As he answered questions posed by Mladic’s defense counsel Lukic, the witness claimed that in the spring of 1992 ‘there was a feeling in the air that something would happen’. Village guards were soon established in the municipality. In late March 1992, his platoon was established too, ‘spontaneously’, as he put it. The platoon soon joined the Serb Territorial Defense. In July 1992, the platoon joined the Foca Brigade of the Bosnian Serb Army. At that time, the witness was no longer in the unit because he was seriously wounded in late May 1992.

According to Milanovic, the situation in Foca unfolded like this: the Muslim units attacked the town on 8 April and seized its central part. The Serb ‘Territorial Defense’ responded to the attack and captured the municipality on 12 April 1992. Muslim fighters then withdrew and non-Serb civilians were allowed to live a ‘normal life’ given the war conditions. The witness claimed that during the four days the Muslims had controlled the town, Serbs had been detained in the Correctional and Penal Facility (KPD). However, the witness wasn’t able to name a single prisoner or to specify the source of that information. Milanovic didn’t deny that later Muslims were detained in the KPD but did not provide any details. The witness was on the frontline until late May 1992. He was then sent for medical treatment out of town.

Several Serb houses were burned in Foca on 11 April 1992, the witness noted. Muslim buildings subsequently suffered the same fate. According to the witness, the ‘dogs of war’ from Serbia and Montenegro were responsible for that. Those ‘dogs of war’ first looted non-Serb houses and then burned them down ‘probably to cover up the evidence’.

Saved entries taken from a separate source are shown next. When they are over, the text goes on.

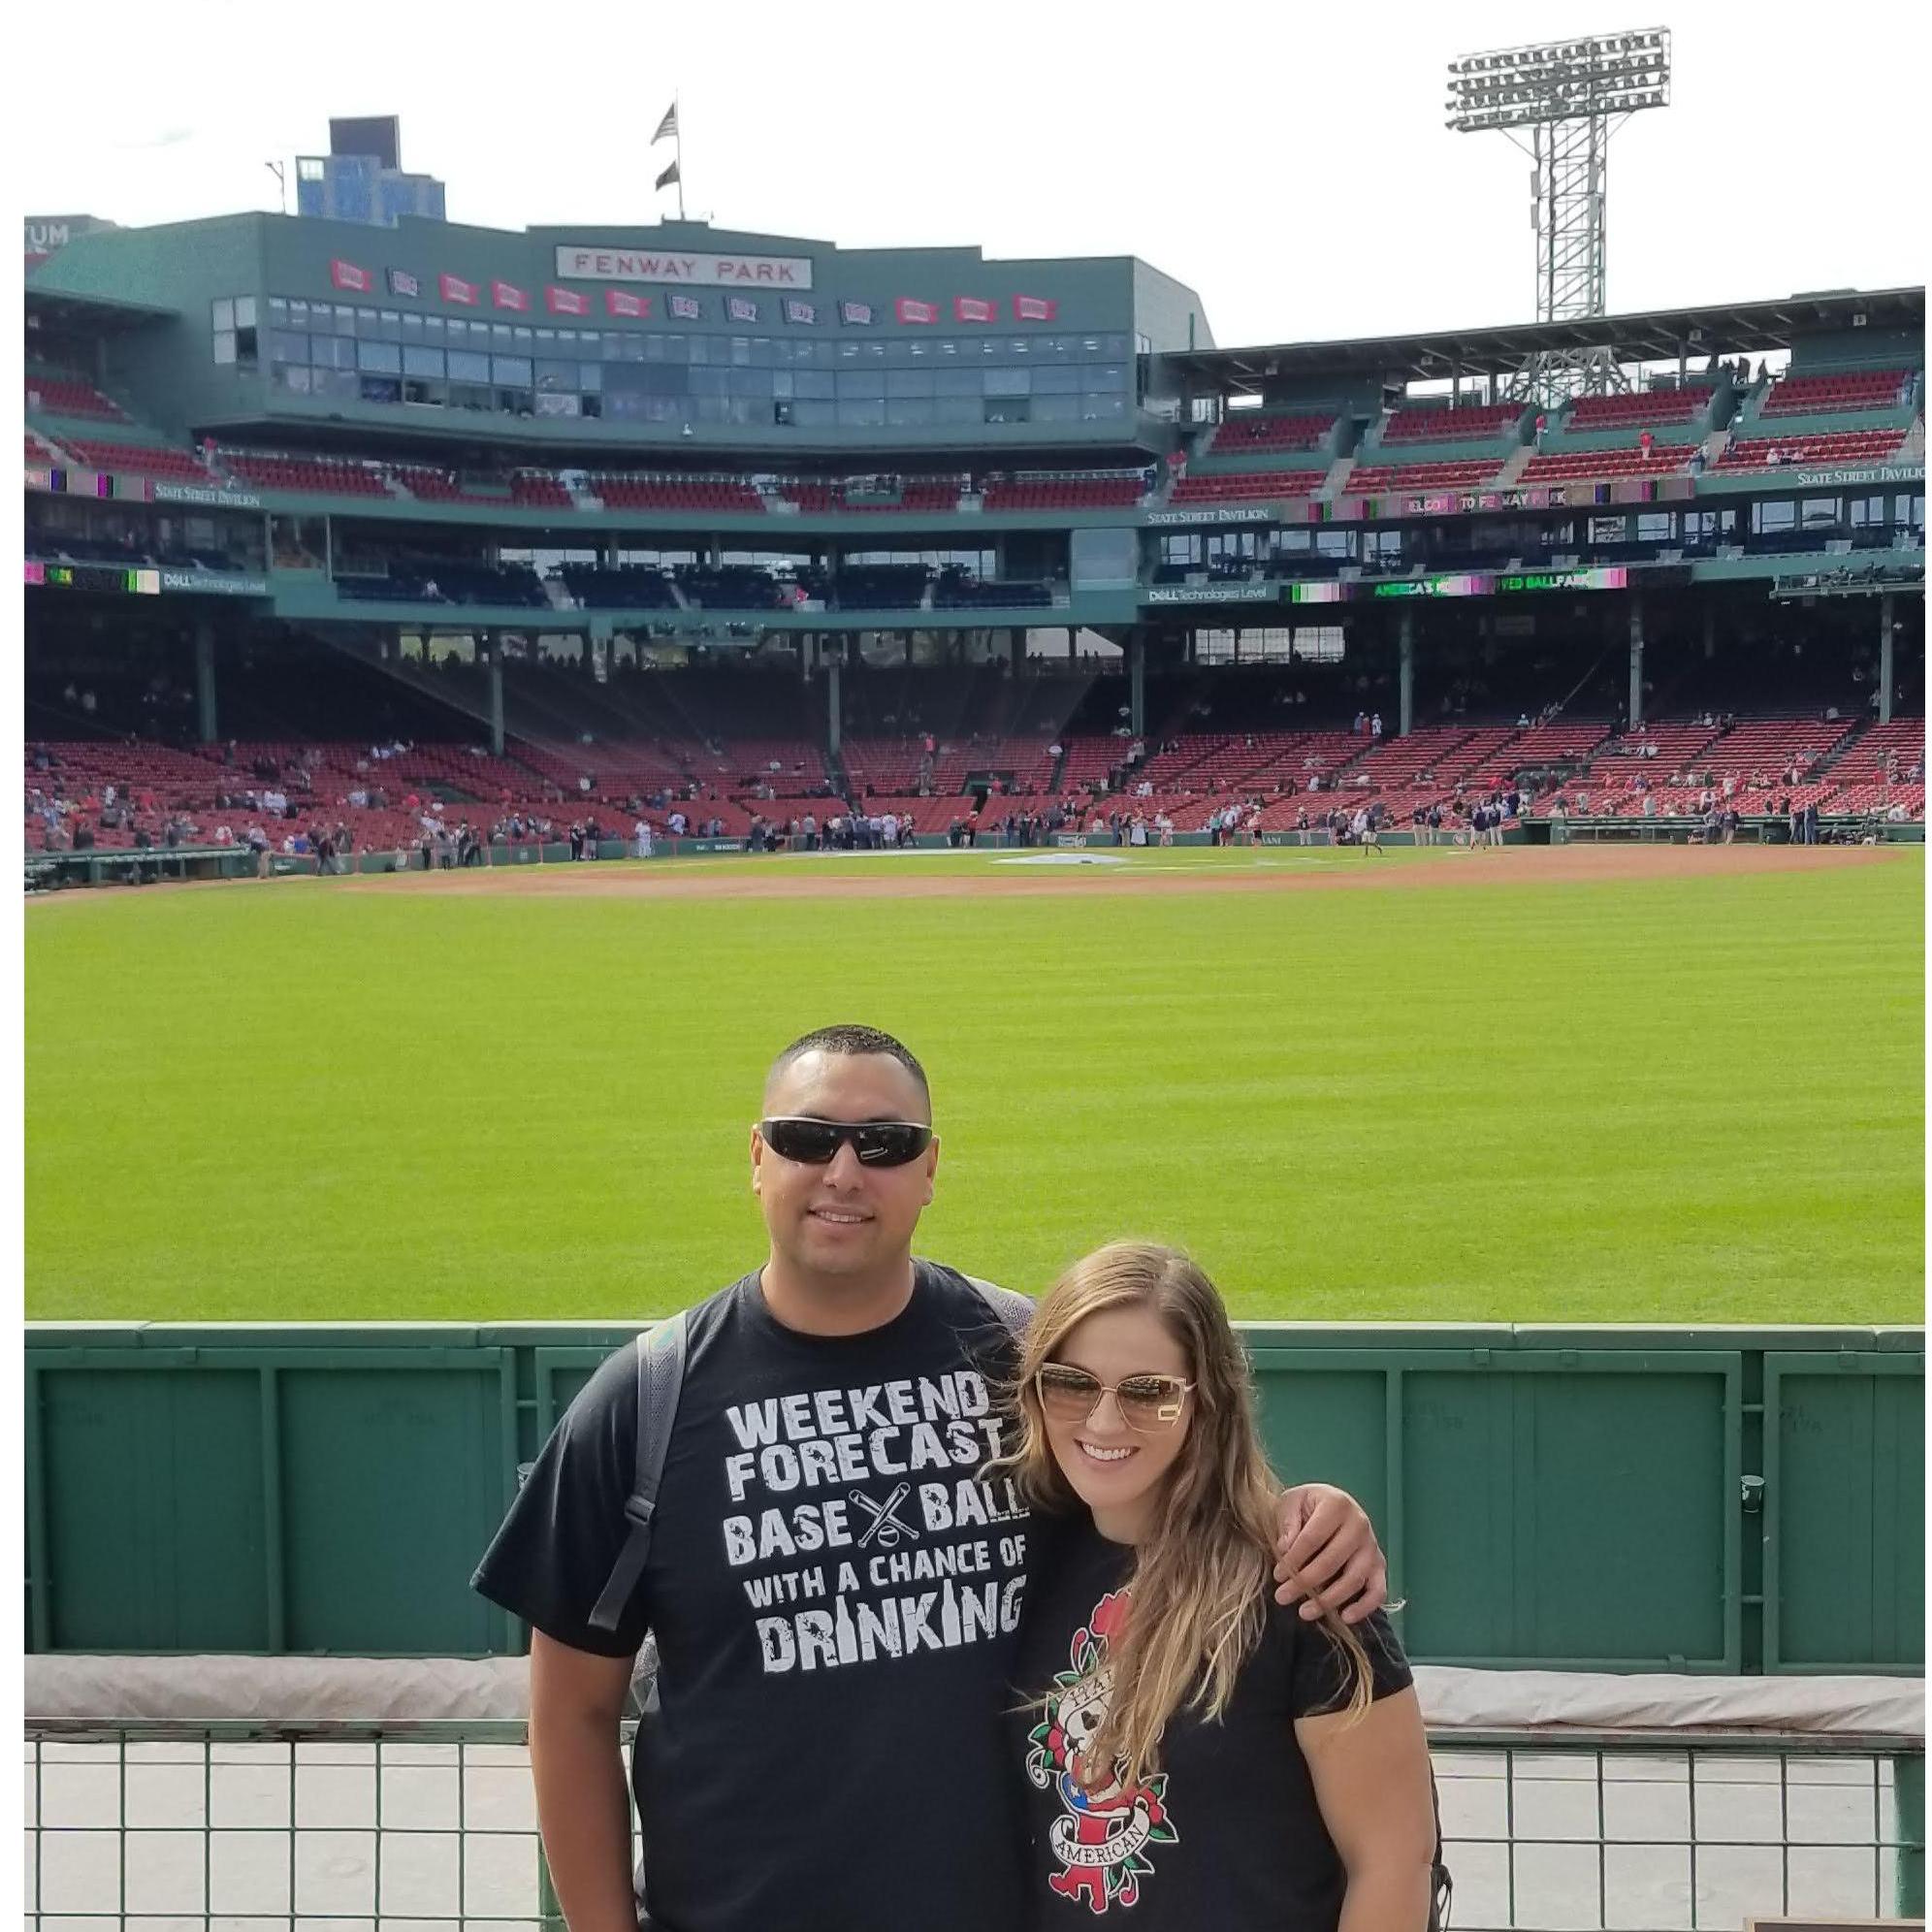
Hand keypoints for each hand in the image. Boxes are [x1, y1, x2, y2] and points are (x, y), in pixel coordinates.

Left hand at [1272, 1483, 1387, 1625]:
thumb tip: (1285, 1549)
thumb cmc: (1308, 1505)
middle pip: (1331, 1561)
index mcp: (1337, 1504)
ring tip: (1304, 1612)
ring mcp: (1372, 1546)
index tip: (1277, 1575)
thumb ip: (1287, 1521)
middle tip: (1282, 1597)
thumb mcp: (1292, 1501)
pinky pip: (1378, 1591)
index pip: (1312, 1538)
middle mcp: (1360, 1524)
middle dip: (1304, 1582)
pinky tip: (1344, 1618)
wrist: (1332, 1504)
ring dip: (1328, 1600)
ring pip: (1353, 1579)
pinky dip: (1364, 1607)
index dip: (1293, 1559)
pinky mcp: (1379, 1565)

Milanovic laid the blame for the events in Foca on the civil authorities, i.e. the local Crisis Staff. Prosecutor Bibles didn’t challenge the claim. It is the prosecution’s case that the Crisis Staff was part of a broader military and political structure which implemented the leadership policy. The prosecution did contest Milanovic’s allegation that the conflict broke out spontaneously and that Serb units ‘formed spontaneously’. Prosecutor Bibles first presented a document showing that by 20 March 1992 the JNA had armed 3,000 Serb volunteers. She then proceeded to show a recording of a TV appearance by Miroslav Stanic, president of the Foca Crisis Staff. Stanic said that an ‘illegal parade’ of eight Serb battalions was held in Foca in June 1991. The witness knew nothings about the effort to arm the Serbs by the JNA. In Milanovic’s view, Stanic probably wanted to ‘impress the viewers’ by telling lies.

Invoking the witness’s claim that Muslims led ‘a normal life’, the prosecutor quoted an entry from Ratko Mladic’s diary. At a meeting on 17 September 1992, Miroslav Stanic explained to Mladic how he was able to prevent Muslims from turning Foca into ‘another Islamic center in Europe’. ‘Before the war, the Muslim population in Foca stood at 51 per cent, and now the Serbs make up 99 per cent’, Stanic boasted. Milanovic said he didn’t know anything about that.

Ratko Mladic’s trial continues tomorrow with the evidence of a new defense witness.